I grew some this summer with the intention of doing that, but I never got around to tilling it under. It re-seeded like crazy, and there were all kinds of bees on it in the mornings when it was in bloom. Didn't seem to do much for the soil, though. And I couldn't really taste it in the honey.


----------



## Trithemius (Dec 29, 2008)

Early Morning Bee in Buckwheat 

Bees In Buckwheat


----------



## Swobee (May 18, 2007)

Thanks, all. Looks like I need to research what varieties my supplier has or can get. I think for no more than we're planting, the wildflowers, clover, etc. will all blend in for a diluted buckwheat varietal. Then, if we suffer another drought like last year, it won't really matter what I plant... Only one way to tell what the weather will be like and that is to experience it.


----------



## Michael B (Feb 6, 2010)

I cant speak for farming buckwheat because I only have room for a acre or two and I choose to plant native wildflowers but I have had buckwheat honey and it is love or hate taste. In my opinion it tastes a lot like molasses. I like it in moderation.

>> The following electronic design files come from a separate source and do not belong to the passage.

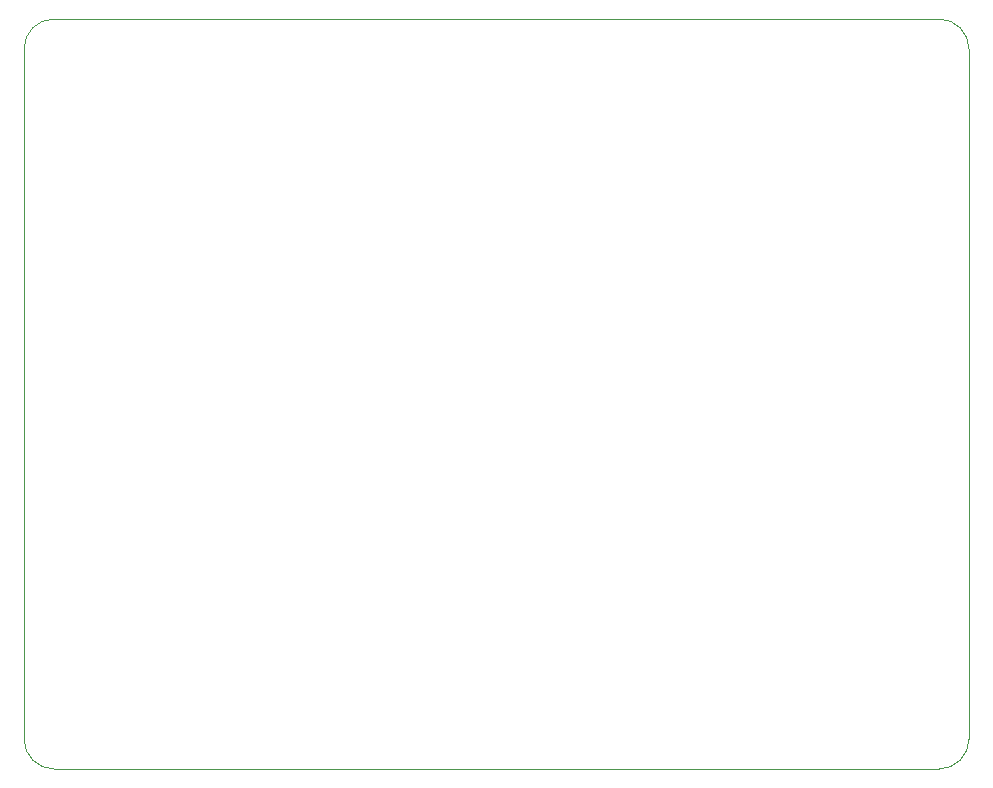
<source format=gm1>
G04 #@! TF.GenerationSoftware,KiCad,Pcbnew,(5.1.2-1)-1*
G04 #@! TF.CreationDate,2023-07-30T19:13:35+02:00*
G04 #@! TF.ProjectId,component,636f6d70-6f6e-4656-9e74-2e6b69636164,rev?*
G04 #@! TF.SameCoordinates,Original*
G04 #@! TF.FileFunction,Profile,NP*
%FSLAX46Y46*%
G04 Gerber Fmt 4.6, Leading zero omitted, Abs format (unit mm)*
G04 Created by KiCad (PCBNEW (5.1.2-1)-1) date 2023-07-30 19:13:35*
%MOMM*%
%LPD*%
G04 APERTURE LIST*
%ADD10C,0.050000*%
G04 APERTURE END LIST*
D10*
X120650000Y-40640000D02*
G75*
G02X123190000Y-43180000I0J-2540000D01*
G01*
X123190000Y-101600000D02*
G75*
G02X120650000Y-104140000I-2540000J0D01*
G01*
X45720000Y-104140000D02*
G75*
G02X43180000Y-101600000I0J2540000D01*
G01*
X43180000Y-43180000D02*
G75*
G02X45720000Y-40640000I2540000J0D01*
G01*
X43180000Y-101600000D02*
X43180000Y-43180000D01*
X120650000Y-104140000D02*
X45720000Y-104140000D01*
X123190000Y-43180000D02*
X123190000Y-101600000D01*
X45720000Y-40640000D02*
X120650000Y-40640000D01*
M02*

</source>
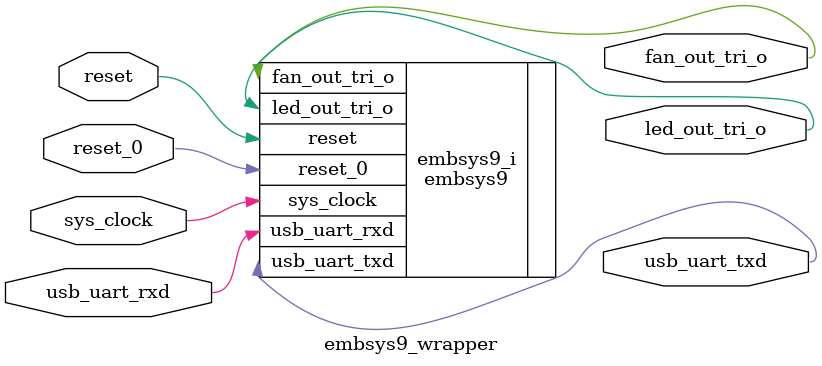
<source format=v>
`timescale 1 ps / 1 ps

module embsys9_wrapper
   (fan_out_tri_o,
    led_out_tri_o,
    reset,
    reset_0,
    sys_clock,
    usb_uart_rxd,
    usb_uart_txd);
  output [0:0]fan_out_tri_o;
  output [0:0]led_out_tri_o;
  input reset;
  input reset_0;
  input sys_clock;
  input usb_uart_rxd;
  output usb_uart_txd;

  wire [0:0]fan_out_tri_o;
  wire [0:0]led_out_tri_o;
  wire reset;
  wire reset_0;
  wire sys_clock;
  wire usb_uart_rxd;
  wire usb_uart_txd;

  embsys9 embsys9_i
       (.fan_out_tri_o(fan_out_tri_o),
        .led_out_tri_o(led_out_tri_o),
        .reset(reset),
        .reset_0(reset_0),
        .sys_clock(sys_clock),
        .usb_uart_rxd(usb_uart_rxd),
        .usb_uart_txd(usb_uart_txd));
endmodule

</source>
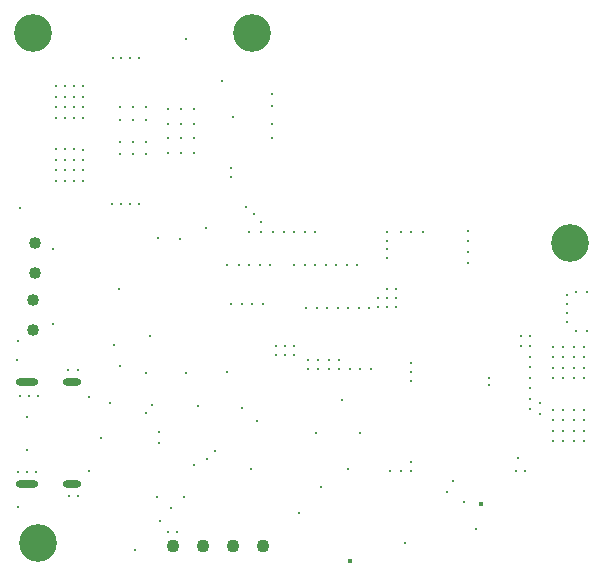
<source format=gbr>
%TF.GenerationSoftware,Altium Limited,Altium Designer,24.1.2 (44)*%
G04 Layer_Color=0*
%FSLAX45Y45*%
%MOMM*%
%TF.SameCoordinates,21A1AB76-749C-4ABA-85A5-5522D30AEDF9*%
%TF.FilePolarity,Positive*%
%TF.FileFunction,Plated,1,2,PTH,Drill*%
%TF.Part,Single*%
G01*
G75*
%TA.AperFunction,OtherDrill,Pad Free-1 (27.686mm,70.993mm)*%
%ADD75C,3.20000*%
%TA.AperFunction,ComponentDrill*%
%ADD76C,1.01600*%
%ADD77C,0.30000*%
%TA.AperFunction,OtherDrill,Pad Free-1 (28.067mm,27.813mm)*%
%ADD78C,3.20000*%
%TA.AperFunction,OtherDrill,Pad Free-1 (46.228mm,70.993mm)*%
%ADD79C,3.20000*%
%TA.AperFunction,OtherDrill,Pad Free-1 (73.152mm,53.213mm)*%
%ADD80C,3.20000*%
%TA.AperFunction,ComponentDrill*%
%ADD81O,1.90000X0.60000*%
%ADD82O,1.60000X0.60000*%
%ADD83C,1.10000*%
%TA.AperFunction,ViaDrill,NotFilled*%
%ADD84C,0.40000*%
%ADD85C,0.30000*%
D75*
X2768600Y7099300D02*
D03*
D76*
Y4838700D02*
D03*
Y4584700D02*
D03*
X2781300Y5067300D02*
D03*
Y5321300D02*
D03*
D77*
X3504500Y6072700D02*
D03*
X3612799D02*
D03*
X3721100Y6072700D02*
D03*
X3504500Y6362700D02*
D03*
X3612800Y6362700D02*
D03*
X3721100Y6362700D02*
D03*
Y6177700D02*
D03*
X3504500Y6177700D02*
D03*
X3721100Y6467700D02*
D03*
X3504499Y6467700D02*
D03*
X3612799Y6177700D02*
D03*
X3612800Y6467700D02*
D03*
X3909500Y6084575D02*
D03*
Y6208325D02*
D03*
X3909499Y6332075D02*
D03*
Y6455825D02*
D03*
X4017800Y6084575D02*
D03*
Y6208325D02*
D03*
Y6332075D02*
D03*
Y6455825D02*
D03*
X4126100Y6084574D02*
D03*
Y6208325D02*
D03*
X4126100Y6332075D02*
D03*
Y6455825D02*
D03*
D78*
X2806700Y2781300D02*
D03*
D79*
X4622800Y7099300D02*
D03*
D80*
X7315200Y5321300D02*
D03*
D81*
X2717100Y3276400D02*
D03*
Y4140400D02*
D03*
D82*
X3099600Y3276400D02*
D03*
Y4140400D02*
D03*
D83*
X4711700Y2755900D02*
D03*
X4457700D02*
D03*
X4203700D02*
D03*
X3949700D02*
D03*
D84*
X5448300Y2628900D02*
D03*
X6559986Y3114030D02*
D03*
D85*
X4787900Y6477000D02*
D03*
Y6578600D02*
D03*
X6896100Y4445000D02*
D03*
Y4533900D02*
D03*
X6972300D02*
D03*
Y4445000D02*
D03*
X7061200Y3962400D02*
D03*
Y3873500D02*
D03*
X6972300Y3911600D02*
D03*
Y4000500D02*
D03*
Y4356100D02*
D03*
Y4267200D02*
D03*
Y4178300D02*
D03*
Y4089400D02*
D03*
X4061439Y7049162D02*
D03*
X2640642Y4492683D02*
D03*
X2654300Y5613400D02*
D03*
X3149600Y4241800D02*
D03*
X4240246Y3490946D02*
D03*
X4305300Y3556000D02*
D03*
X5435600Y3403600D02*
D03*
X3841038Y2964151D02*
D03*
X3813930Y3171033D02*
D03*
X3937000Y3073400D02*
D03*
X3771900Y3949700D02*
D03*
X3721355Y3884700D02*
D03*
X3835400Y3716300D02*
D03*
Y3624300D02*
D03*
X3345181Y3671881D02*
D03*
X3759200Y4533900D02*
D03*
X4533900Y3924300D02*
D03*
X4661859Y3810726D02*
D03*
X6629400Y4178300D02*
D03*
Y4114800D02*
D03*
X3632200Y2717800D02*
D03*
X4572000Y5626100D02*
D03*
X4635500Y5562600D02*
D03*
X4699000Y5499100D02*
D03*
Y5410200D02*
D03*
X4597400D02*
D03*
X4445000Y5880100D02*
D03*
Y5956300D02*
D03*
X3505200Y4279900D02*
D03*
X4064000Y4216400D02*
D03*
X4406900Y4229100D02*
D03*
X4013296Y5353664D02*
D03*
X3822700Y5359400D02*
D03*
X4165600Y3937000D02*
D03*
X4127500Y3441700D02*
D03*
X4610100Y3403600D02*
D03*
X5165838Y3709872D02*
D03*
X5204509Y3253476D02*
D03*
X4047473Y3168485D02*
D03*
X4787900Y6324600D02*
D03*
Y6210300D02*
D03*
X6872082Y3498483D02*
D03*
X5689600Y4775200D02*
D03*
X5765800Y4851400D02*
D03*
Y4775200D02*
D03*
X5842000D02*
D03*
Y4851400D02*
D03*
Y4927600D02*
D03*
X5765800D02*
D03*
X5689600Y4851400D02*
D03*
X3416300Y3962400D02*
D03*
X7454900Y4572000D02*
D03*
X7366000D02*
D03*
X7454900Y4902200D02*
D03*
X7366000D02*
D03*
X7289800Y4876800D02*
D03*
Y4648200D02*
D03*
Y4724400D02*
D03*
Y4800600D02*
D03*
X6934200Y3390900D02*
D03*
X6858000D02*
D03*
X5918200Y2781300D02*
D03*
X6515100Y2895600D02*
D03*
X6413500Y3124200D02*
D03*
X6273800Y3213100D02*
D03*
X6324600Y3302000D02*
D03*
X5969000Y3467100D02*
D03*
Y3390900D02*
D03*
X5880100D02*
D03*
X5791200D02*
D03*
X5016500Y3035300D02*
D03*
X5384800Y3987800D02*
D03*
X5537200Y3708400D02*
D03*
X3721100Y4216400D02*
D03*
X3987800Y2870200D02*
D03*
X3911600D02*
D03*
X2641600Y3086100D02*
D03*
X3238500Y3390900D02*
D03*
X3149600Y3175000D02*
D03*
X3073400D02*
D03*
X2794000Y3378200D02*
D03*
X2717800D02*
D03*
X2641600D02*
D03*
X3236828Y4019615D02*
D03*
X3060700Y4241800D02*
D03*
X2717100Y3568400D02*
D03*
Y3848400D02*
D03*
X2806700Y4025900D02*
D03*
X2730500D02*
D03*
X2654300D02*
D03*
X2628900Y4330700D02*
D03*
X3492500Y4927600D02*
D03*
X3454400Y4457700D02*
D03*
X5763803Y5267582D02*
D03*
X5764459Y5337846D02*
D03*
X5765800Y5410200D02*
D03*
Y5194300D02*
D03*
X4457700Y6388100D02*
D03*
X5969000Y4305300D02*
D03*
Y4229100D02*
D03*
Y4152900D02*
D03*
X5612053Y4773087D02*
D03*
X5523153D02*
D03*
X5078653D02*
D03*
X4711700Y4800600D02*
D03*
X4622800D02*
D03*
X4533900D02*
D03*
X4445000D02*
D03*
X5434253Y4773087D02*
D03*
X5345353D02*
D03*
X5256453D02*
D03*
X5167553D02*
D03*
X4978400Y4445000D02*
D03*
X4902200D02*
D03*
X4826000D02*
D03*
X4978400Y4368800D02*
D03*
X4902200D02*
D03*
X4826000D02*
D03*
X5626100Y4254500D02*
D03*
X5359400Y4330700D02*
D03*
X5270500D02*
D03*
X5181600D02*
D03*
X5092700D02*
D03*
X5537200Y4254500D02*
D03*
X5448300D02*
D03*
X5359400D02*
D03*
X5270500D02*
D03*
X5181600D02*
D03*
X5092700D02*
D03*
X3441700Y6883400D02*
D03*
X3515339Y6884062D02*
D03*
X3591539D02*
D03*
X3667739D02*
D03*
X3666196Y5648691D02*
D03*
X3589996D02*
D03*
X3513796D02*
D03*
X3437596D02*
D03*
X2933700Y4635500D02*
D03*
X2936470Y5268980D02*
D03*
X4368800Y6692900D02*
D03*
X4229100Y5448300D02*
D03*
X7167391Y3819509D02*
D03*
X7256291D02*
D03*
Y4441809D02*
D03*
Y4264009D02*
D03*
X7167391Y4175109D02*
D03*
X7345191Y3819509D02*
D03*
X7434091D02*
D03*
X7256291Y3908409D02*
D03*
X7434091Y3641709D02*
D03*
Y4352909D02*
D03*
X7345191D02*
D03*
X7167391D02*
D03*
Y3908409D02*
D03*
X7345191D02*
D03*
X7167391Y3641709D02*
D03*
X7345191Y4264009D02*
D03*
X7434091Y4175109D02*
D03*
Y3908409D02*
D03*
Y3730609D02*
D03*
X7256291Y3641709D02*
D03*
X7434091Y4441809D02*
D03*
X7345191Y3730609D02*
D03*
X7434091Y4264009D02*
D03*
X7256291Y4352909D02*
D03*
Y3730609D02*
D03*
Y4175109D02*
D03*
X7167391Y3730609D02*
D03*
X7345191Y3641709D02*
D03*
Y4175109D02*
D03*
X7167391Y4264009D02*
D03*
Y4441809D02*
D03*
X7345191D02*
D03*
X3192269Y6111283D02*
D03*
Y6022383D02*
D03*
X3116999Y6023201D02*
D03*
X3188196Y6471066D02*
D03*
X3188196Y6559966D02*
D03*
X4406900Y5130800D02*
D03*
X4508500D02*
D03*
X4597400D02*
D03*
X4686300D02*
D03*
X4775200D02*
D03*
X4978400D02*
D03*
X5511800D02*
D03*
X5422900D02*
D03*
X5334000D02*
D03*
X5245100D02*
D03*
X5156200D02*
D03*
X5067300D02*
D03*
X6448999Y5152222D02*
D03*
X6451600Y5245100D02*
D03*
Y5334000D02*
D03*
Y5422900D02*
D03*
X6070600Y5410200D02*
D03*
X5969000D02*
D03*
X5880100D02*
D03*
X4800600D02*
D03*
X5156200D02*
D03*
X5067300D02*
D03*
X4978400D02*
D03*
X4889500D02*
D03*
X2962291Y5846591D02*
D03*
X2962292Y5935491D02*
D03*
X2962291Y6024391D02*
D03*
Y6113291D02*
D03*
X3038491Y5846591D02*
D03*
X3038492Y5935491D02*
D03*
X3038491Y6024391D02*
D03*
Y6113291D02*
D03*
X3114691Y5846591D02*
D03*
X3114692Y5935491D02*
D03*
X3114691Y6113291D02*
D03*
X3190891Y5846591D02*
D03*
X3190892Y5935491D02*
D03*
X2959596Y6559966D02*
D03*
X3111996D02*
D03*
X3035796Y6471066D02*
D03*
X3188196Y6382166D02*
D03*
X2959596Y6471066D02*
D03*
X3111996D02*
D03*
X3035796Y6382166D02*
D03*
X3188196Y6648866D02*
D03*
X2959596Y6382166D02*
D03*
X3111996D02*
D03*
X3035796Y6648866D02*
D03*
X2959596D02*
D03*
X3111996D02*
D03*
X3035796Y6559966D02*
D03*
%TF.MD5,8c0839c62accdafa18cb8aabbf4e6bbe*%
M02*

</source>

Buckwheat honey is in very high demand. My local commercial beek has placed ads for farmers with buckwheat fields to contact him. We don't have a good local supply of buckwheat, mostly in New York state.


----------



## carbide (Nov 21, 2004)

I've grown buckwheat for my bees for the last five years. From those five seasons I've had 3 good crops of buckwheat honey, 1 so-so crop of buckwheat honey and 1 year I had no buckwheat honey at all. It's not that the bees didn't harvest the nectar during that year, it's just that the buckwheat was the only flowers that the bees were able to get anything out of and therefore they used it all up before I could get any myself.

I always specify "Mancan" buckwheat when I buy seed as this is the "common" variety and has always produced nectar for my bees. It normally takes about 3 weeks for the plants to grow to their flowering stage which normally lasts for 5 to 6 weeks. I've never tried "Manor" variety and can't comment on whether or not it will produce nectar for your bees.

Buckwheat honey is very strong and some people just don't like it but I have enough customers that absolutely love it that they anticipate my harvesting it and are normally waiting in line to buy it. I've never had any left over after a month or so.


----------



## TWall (May 19, 2010)

Carbide,

How much buckwheat do you plant? And, how much honey do you get per hive?

Tom


----------



## Countryboy (Feb 15, 2009)

An acre of buckwheat can yield 10 pounds of honey per day in good conditions.


----------



## walking bird (Mar 2, 2008)

We have California Buckwheat (erigonum fasciculatum foliolosum) growing maniacally throughout the chaparral hills where I have my bees, and they absolutely love it. I have to admit I haven't noticed that they stop foraging on it in the afternoon... seems to me I've seen them at all times of day, but maybe not.

Around here, the buckwheat usually gets mixed with what's left of the sage flow, some sumac, and both wild and domestic lavender, among others, so it's not quite as strong a mix as pure buckwheat. I like it better that way. I sell it as "Buckwheat and Wildflower," and it sells out immediately.


----------



## mnflemish (Jun 7, 2010)

I did read somewhere about different varieties of buckwheat have different nectar flows. And one had a very good day nectar flow. So you lucky dog, you have the good stuff. You will have to save some seed for the rest of us!! Hee Hee My buckwheat definately quits by noon. My feed store doesn't even know the variety buckwheat they sell, it's just buckwheat!
Carol


----------